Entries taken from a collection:

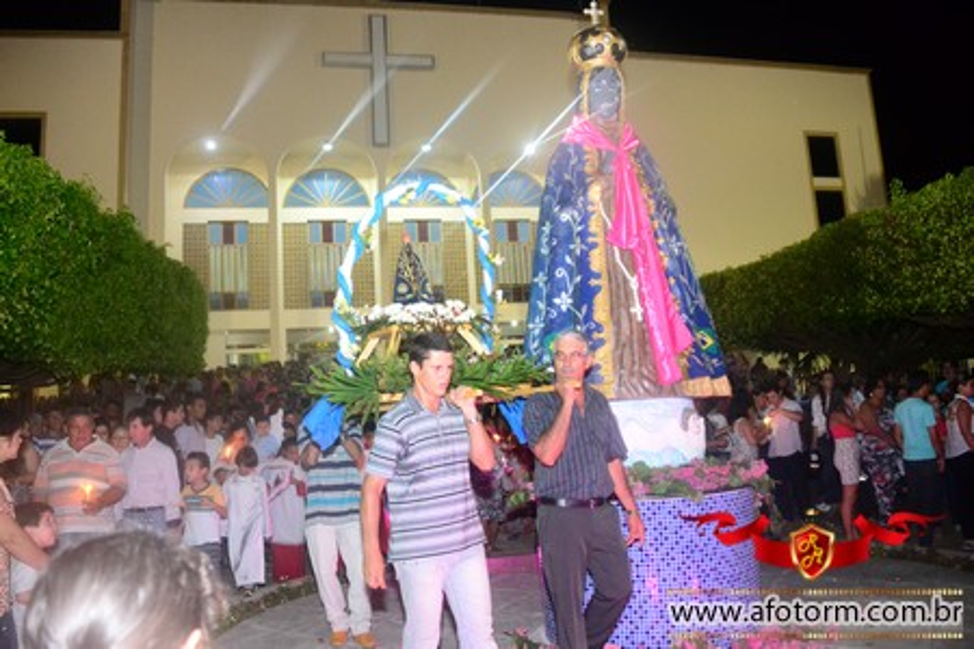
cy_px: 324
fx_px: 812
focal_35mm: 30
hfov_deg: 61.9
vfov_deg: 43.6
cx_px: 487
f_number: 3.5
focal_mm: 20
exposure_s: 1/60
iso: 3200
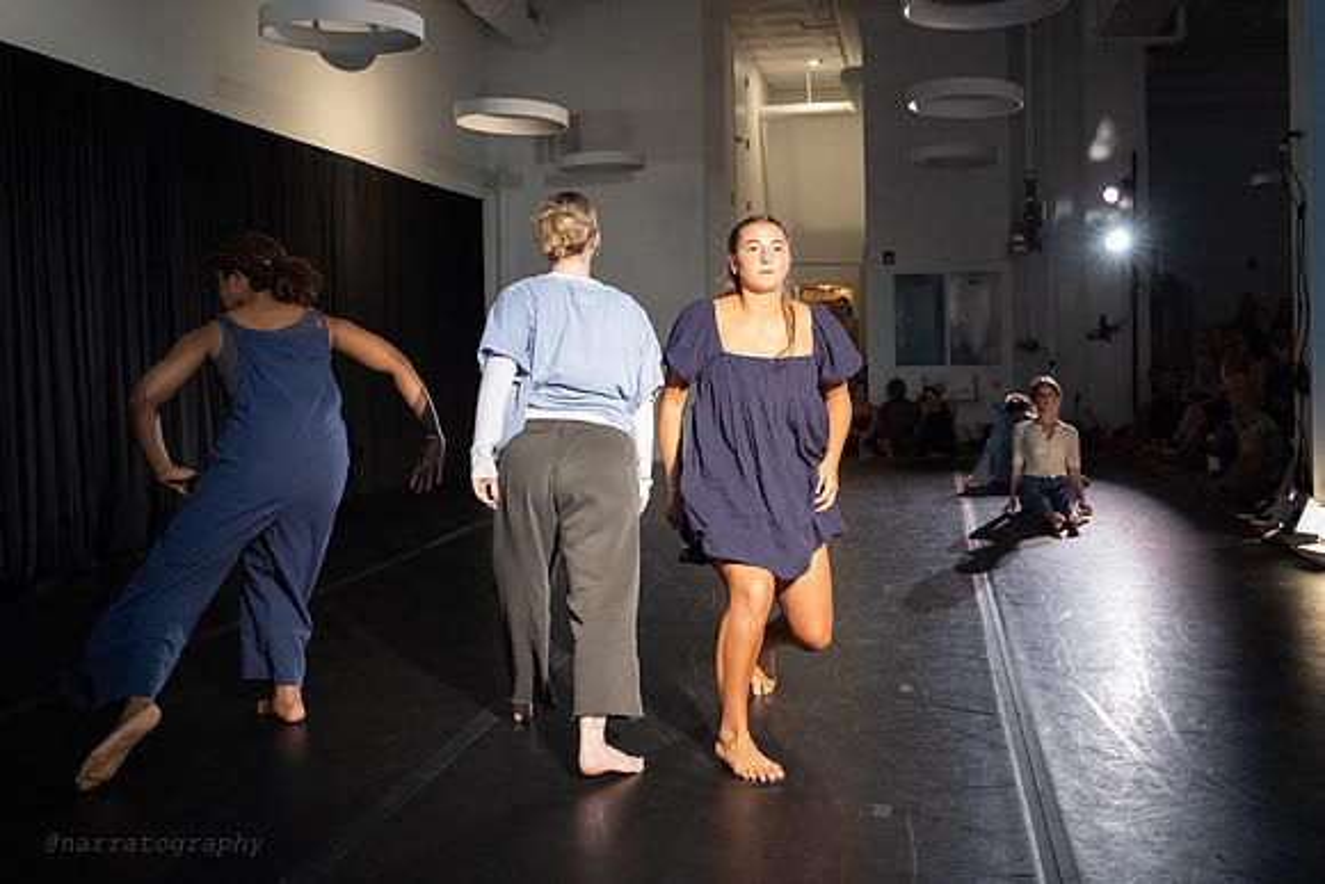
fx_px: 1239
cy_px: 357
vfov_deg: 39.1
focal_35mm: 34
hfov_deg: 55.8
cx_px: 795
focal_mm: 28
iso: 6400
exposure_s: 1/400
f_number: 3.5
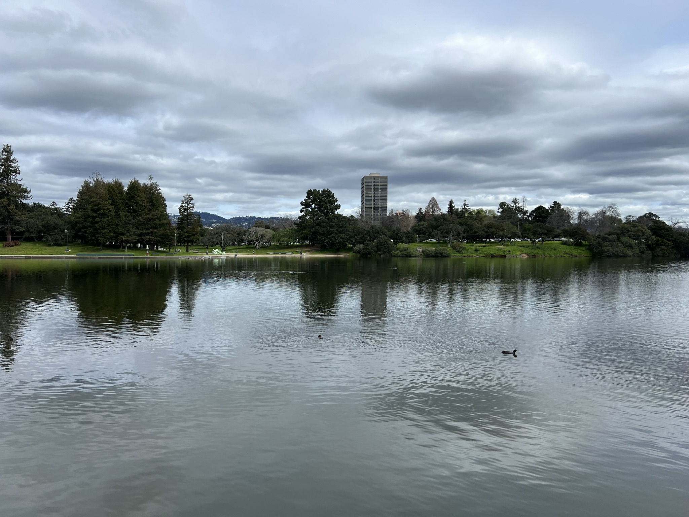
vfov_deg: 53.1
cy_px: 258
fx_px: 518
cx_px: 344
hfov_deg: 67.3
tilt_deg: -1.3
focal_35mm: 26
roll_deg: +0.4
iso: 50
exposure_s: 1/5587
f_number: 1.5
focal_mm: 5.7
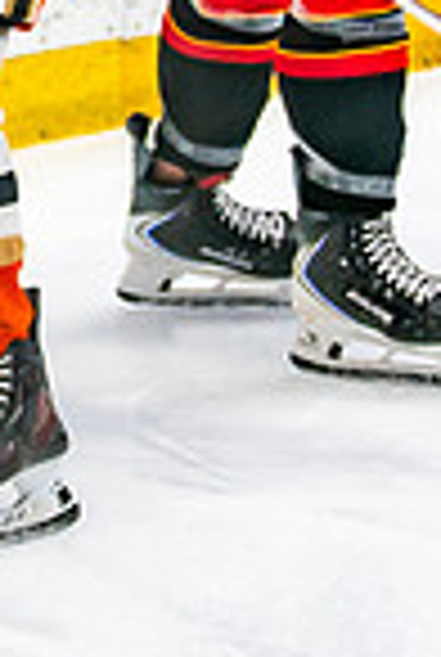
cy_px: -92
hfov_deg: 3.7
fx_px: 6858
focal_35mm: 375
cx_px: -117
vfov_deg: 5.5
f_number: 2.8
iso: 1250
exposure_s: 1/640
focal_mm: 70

*Task to complete*: Copy the data word for word and omit every picture.

*Response*:
cy_px: 324
fx_px: 812
focal_35mm: 30
hfov_deg: 61.9
vfov_deg: 43.6
cx_px: 487
f_number: 3.5
focal_mm: 20
exposure_s: 1/60
iso: 3200
fx_px: 1239
cy_px: 357
vfov_deg: 39.1
focal_35mm: 34
hfov_deg: 55.8
cx_px: 795
focal_mm: 28
iso: 6400
exposure_s: 1/400
f_number: 3.5
vfov_deg: 53.1
cy_px: 258
fx_px: 518
cx_px: 344
hfov_deg: 67.3
tilt_deg: -1.3
focal_35mm: 26
roll_deg: +0.4
iso: 50
exposure_s: 1/5587
f_number: 1.5
focal_mm: 5.7
cy_px: -92
hfov_deg: 3.7
fx_px: 6858
focal_35mm: 375
cx_px: -117
vfov_deg: 5.5
f_number: 2.8
iso: 1250
exposure_s: 1/640
focal_mm: 70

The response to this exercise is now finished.